**Excerpted passage:**
After launching his web design business in high school, this Swiss entrepreneur wants to help other student entrepreneurs succeed.
September 23, 2017
11 mins read

Dany Cerone is a college senior at HEIG-VD, a college in Western Switzerland’s University of Applied Sciences, and is preparing to graduate in December. He’s also the founder of a company whose clients have included the International Olympic Committee and the city of Geneva. Any entrepreneur would be thrilled to land such contracts within three years of incorporating his business, but Cerone’s accomplishments are all the more impressive because he started working so early, and because he’s largely self-taught.

A seemingly trivial request introduced Cerone to website design. A relative of his needed an online art portfolio and asked if he knew how to build a suitable website; he didn’t. “I wasn’t into information technology at all,” he says. He Googled the process and found a software program from Apple that allowed people to construct a website without any prior experience. He built the portfolio and assumed he was finished.

However, other people began asking him for help creating websites. Eventually, some of them started paying him, and Cerone realized his hobby could become his profession. It would be a challenge, since he still didn’t know much about coding and development, but Cerone started seriously working to expand website building into a full-time business.

The user experience industry, where Cerone eventually settled, is a subfield of design, which tries to improve consumers’ reactions to a product. When most people hear “design,” they think of graphic design, but that’s not a major part of a user experience designer’s work. “User experience design goes much deeper than graphic design,” Cerone explains. “It’s more about behavior. We talk about user journeys more than visual layout.” A user experience designer’s job is considering who the target audience for a website or piece of media is, and what the audience needs in order to understand the client’s message. “You have to ask yourself ‘Who are we trying to help? What are they trying to do?’”

At an internship with Superhuit, a user experience agency in Lausanne, Switzerland, Cerone learned that even major design companies work in small teams to complete their projects. This meant that he only needed two or three people working with him to start handling big projects. So he hired a friend to help with his fledgling business and the two “leveled up.”

“It sounds insane how I was doing things,” Cerone recalls. “We just said yes to anything. We even went cold-calling and knocking on doors.” At times, their always-say-yes approach got them projects they shouldn’t have tackled, and Cerone remembers a few episodes as “disasters.” Often, the partners had to learn things the hard way because their work was also their on-the-job training.

**Recorded information:**
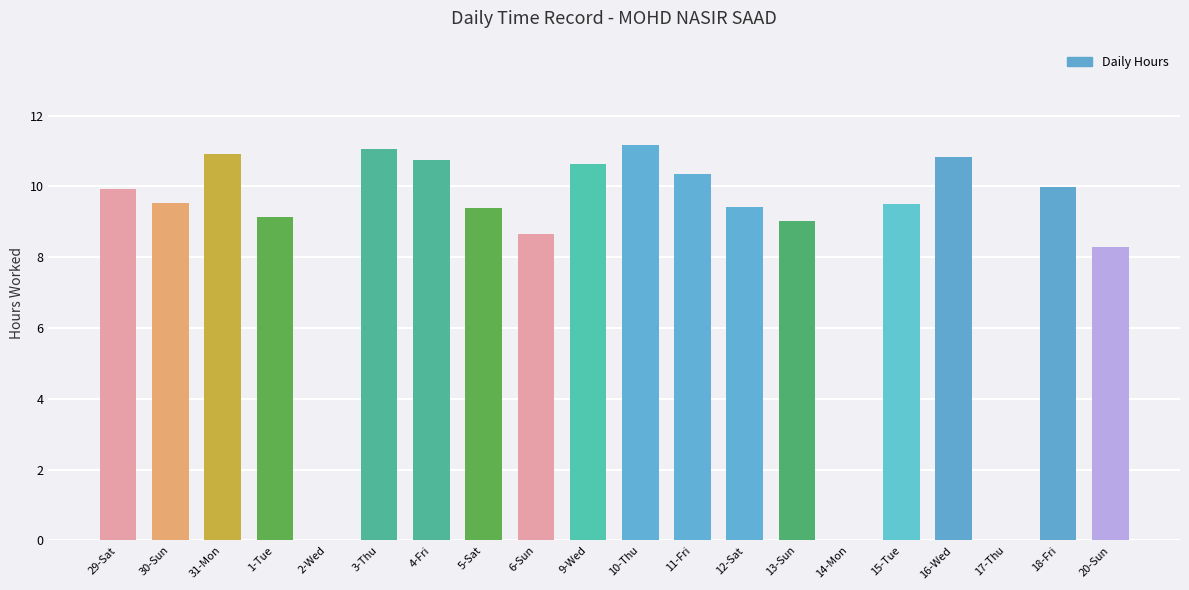

The value at 4-Fri is 10.8. True or false?

True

**Task:**
Could you write out the stretch of the Dany Cerone profile from "A seemingly trivial" through "a full-time business." again, swapping "portfolio" for "gallery" each time it appears?

**Problem solution:**
A seemingly trivial request introduced Cerone to website design. A relative of his needed an online art gallery and asked if he knew how to build a suitable website; he didn’t. “I wasn’t into information technology at all,” he says. He Googled the process and found a software program from Apple that allowed people to construct a website without any prior experience. He built the gallery and assumed he was finished.

However, other people began asking him for help creating websites. Eventually, some of them started paying him, and Cerone realized his hobby could become his profession. It would be a challenge, since he still didn’t know much about coding and development, but Cerone started seriously working to expand website building into a full-time business.